Alberta reported 61 new COVID-19 cases Wednesday, bringing the province's total to 419, Kenney  told a news conference.

Under the new rules, community peace officers and police will be able to issue tickets to enforce COVID-19 public health orders.

Fines of up to $500,000

Fines for violating an order have increased from up to $100 per day to a prescribed fine of $1,000 per occurrence.

Courts will also have increased powers to administer fines of up to $100,000 for a first offence and up to $500,000 for a subsequent offence for more serious violations. The new fines will be in force over the coming days.

The latest on the COVID-19 pandemic from Edmonton, Calgary and Saskatchewan. 15:54

Kenney said he doesn't expect police officers to interrogate Albertans with questions about their recent travels outside Canada.

"But I think the more likely scenario where these powers would be used is if a group of more than 50 people springs up in a park," he said.

"This is not an effort to start interrogating people based on how long they've been in the country, but it does hopefully send a message.

"That's really what we're trying to do here, send a message. This is not a hint, it's not a suggestion, it is an absolute legal requirement that under certain circumstances people must isolate themselves."

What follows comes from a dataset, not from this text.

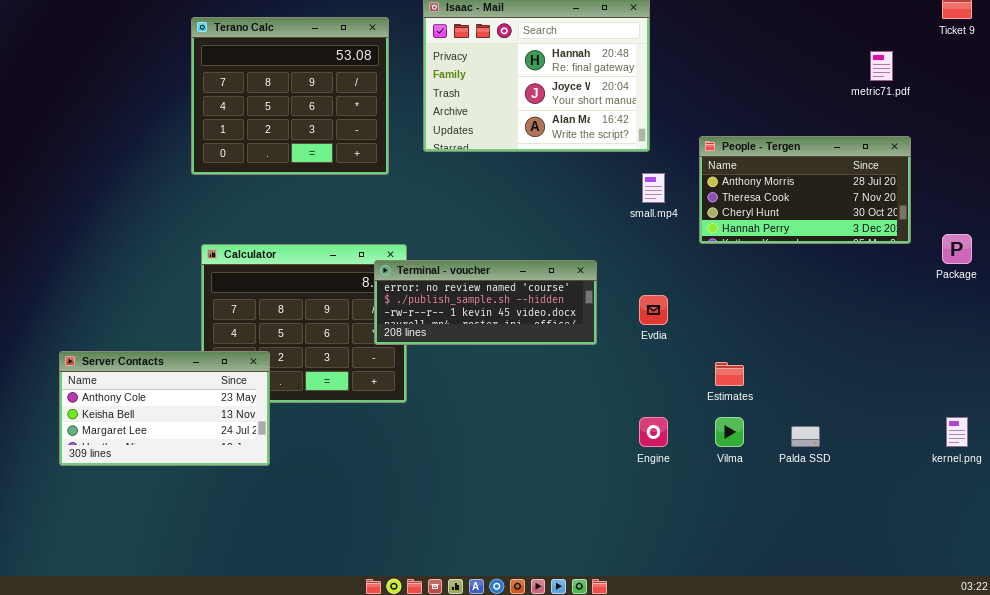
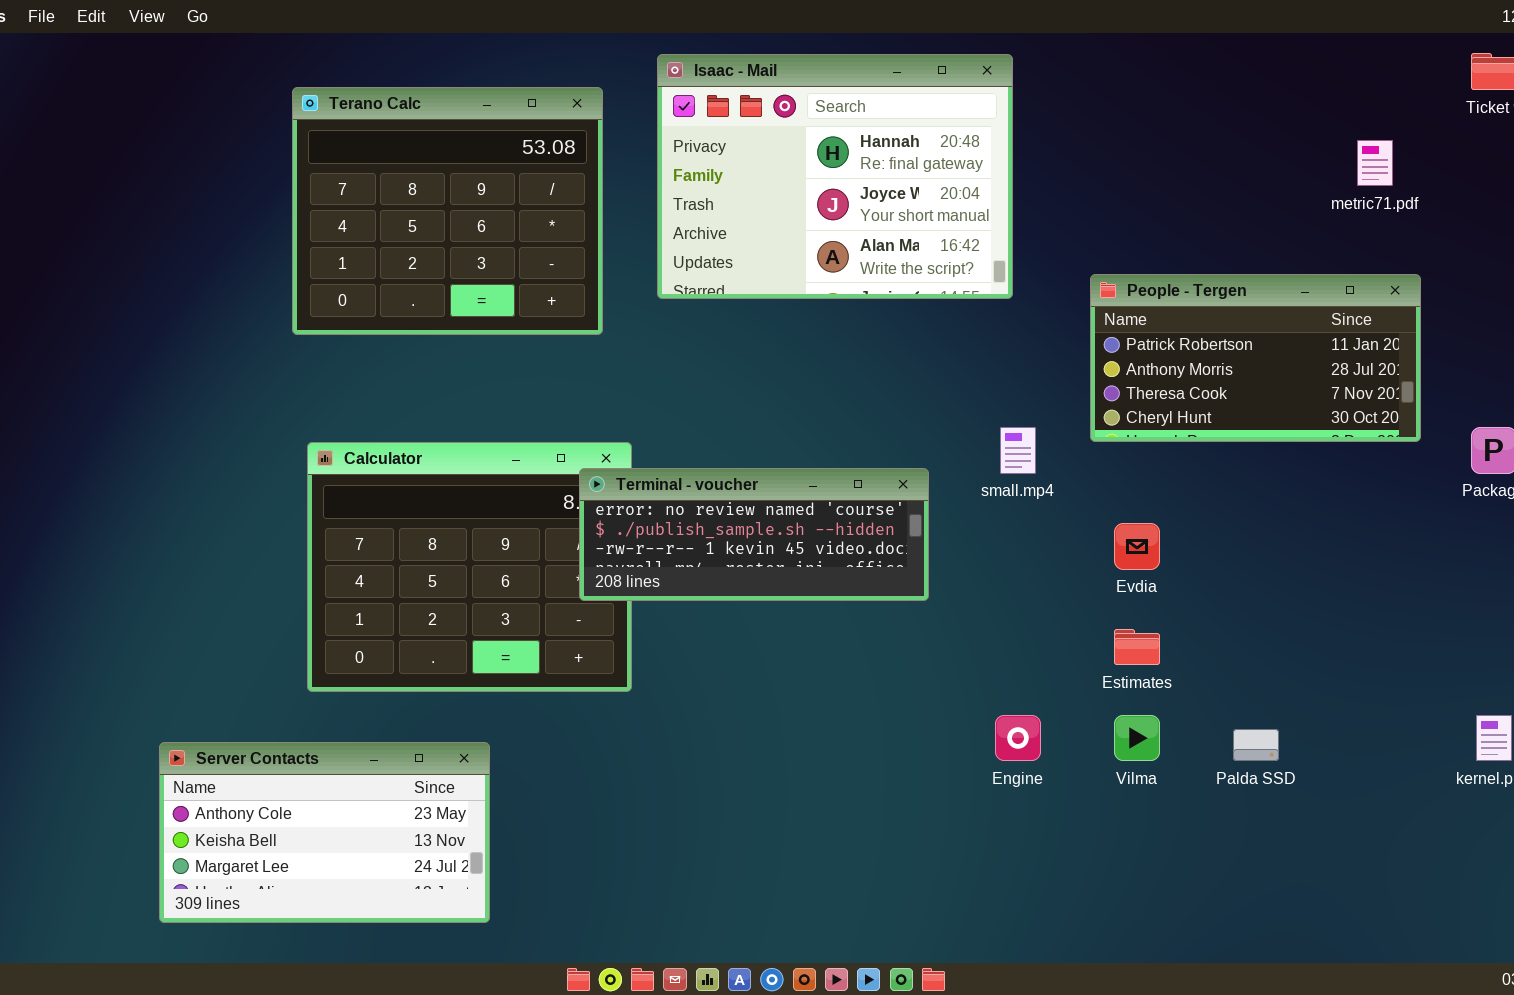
People - Tergen: [699,136,911,244] -> [1090,274,1421,442], scrolled up 1 row
small.mp4: [642,173,665,203] -> [1000,427,1036,474], moved
Evdia: [639,295,668,325] -> [1114,523,1160,570], moved
Server Contacts: [59,351,270,466] -> [159,742,490,923], moved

Public health orders subject to fines for violation include:

  • Anyone who has travelled outside of Canada must go into mandatory self-isolation for 14 days from their return, plus an additional 10 days from the onset of any symptoms should they occur, whichever is longer.
  • Anyone who exhibits COVID-19 symptoms must self-isolate for a minimum of 10 days from the start of their symptoms, or until the symptoms resolve, whichever is longer. Symptoms include cough, fever, shortness of breath, runny nose, or a sore throat.
  • Anyone who has been identified as a close contact of a person or persons with COVID-19 must go into mandatory self-isolation for 14 days from the date of last having been exposed to COVID-19, plus an additional 10 days from the onset of any symptoms should they occur, whichever is longer.
  • Mass gatherings must be limited to no more than 50 attendees.
  • Access to public recreational facilities, private entertainment facilities, bars and nightclubs is prohibited.
  • Visitation to long-term care and other continuing care facilities is limited to essential visitors only.

Kenney told the news conference there are encouraging signs — such as the number of patients who have fully recovered — that the province is starting to get a handle on the pandemic.

"The evidence strongly points to a dangerous but manageable public health crisis," Kenney said.

"We are managing the early stages of the outbreak in Alberta effectively, much more effectively than in many other jurisdictions around the world."